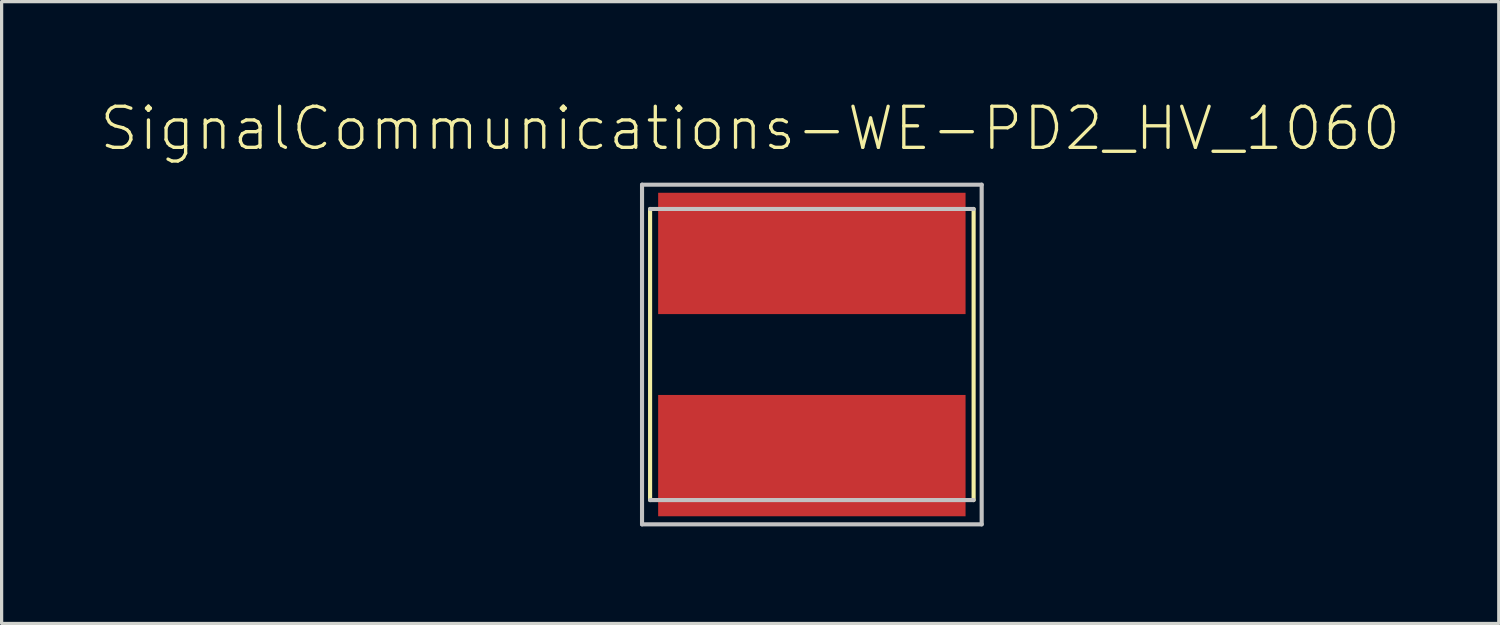
<source format=kicad_pcb>
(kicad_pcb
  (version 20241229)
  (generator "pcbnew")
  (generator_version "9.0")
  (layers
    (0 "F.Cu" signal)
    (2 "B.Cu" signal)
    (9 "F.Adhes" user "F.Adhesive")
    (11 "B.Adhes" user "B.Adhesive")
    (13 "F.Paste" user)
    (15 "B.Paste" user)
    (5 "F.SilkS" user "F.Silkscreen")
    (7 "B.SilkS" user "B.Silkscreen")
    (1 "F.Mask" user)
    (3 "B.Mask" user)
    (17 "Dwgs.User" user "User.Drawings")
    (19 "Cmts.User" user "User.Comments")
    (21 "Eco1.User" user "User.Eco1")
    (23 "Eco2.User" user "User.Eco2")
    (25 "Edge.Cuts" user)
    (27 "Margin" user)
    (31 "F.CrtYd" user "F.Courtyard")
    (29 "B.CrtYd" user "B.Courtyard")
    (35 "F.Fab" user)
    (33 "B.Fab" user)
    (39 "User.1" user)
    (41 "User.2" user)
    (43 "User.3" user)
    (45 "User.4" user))
  (footprint "SignalCommunications-WE-PD2_HV_1060"
    (layer "F.Cu")
    (at 22.039 7.906)
    (property "Reference" "SignalCommunications-WE-PD2_HV_1060" (at -1.905 -6.985 0) (layer "F.SilkS") (effects (font (size 1.27 1.27) (thickness 0.102))))
    (attr smd)
    (fp_line (start -4.999 -4.498) (end -4.999 4.498) (stroke (width 0.127) (type solid)) (layer "F.SilkS"))
    (fp_line (start 4.999 -4.498) (end 4.999 4.498) (stroke (width 0.127) (type solid)) (layer "F.SilkS"))
    (fp_line (start -5.248 -5.248) (end 5.248 -5.248) (stroke (width 0.127) (type solid)) (layer "Dwgs.User"))
    (fp_line (start -5.248 5.248) (end -5.248 -5.248) (stroke (width 0.127) (type solid)) (layer "Dwgs.User"))
    (fp_line (start -5.248 5.248) (end 5.248 5.248) (stroke (width 0.127) (type solid)) (layer "Dwgs.User"))
    (fp_line (start -4.999 -4.498) (end 4.999 -4.498) (stroke (width 0.127) (type solid)) (layer "Dwgs.User"))
    (fp_line (start -4.999 4.498) (end 4.999 4.498) (stroke (width 0.127) (type solid)) (layer "Dwgs.User"))
    (fp_line (start 5.248 5.248) (end 5.248 -5.248) (stroke (width 0.127) (type solid)) (layer "Dwgs.User"))
    (pad "1" smd rect (at 0 -3.124) (size 9.5 3.749) (layers "F.Cu" "F.Mask" "F.Paste"))
    (pad "2" smd rect (at 0 3.124) (size 9.5 3.749) (layers "F.Cu" "F.Mask" "F.Paste")))
  (gr_rect
    (start -3 -3)
    (end 43.267 16.217)
    (stroke (width 0.1) (type default))
    (fill no)
    (layer "Edge.Cuts")))
</source>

# Exercise
Bring together all lines from the listing that contain the word "CrtYd".

# Task output
    (31 "F.CrtYd" user "F.Courtyard")
    (29 "B.CrtYd" user "B.Courtyard")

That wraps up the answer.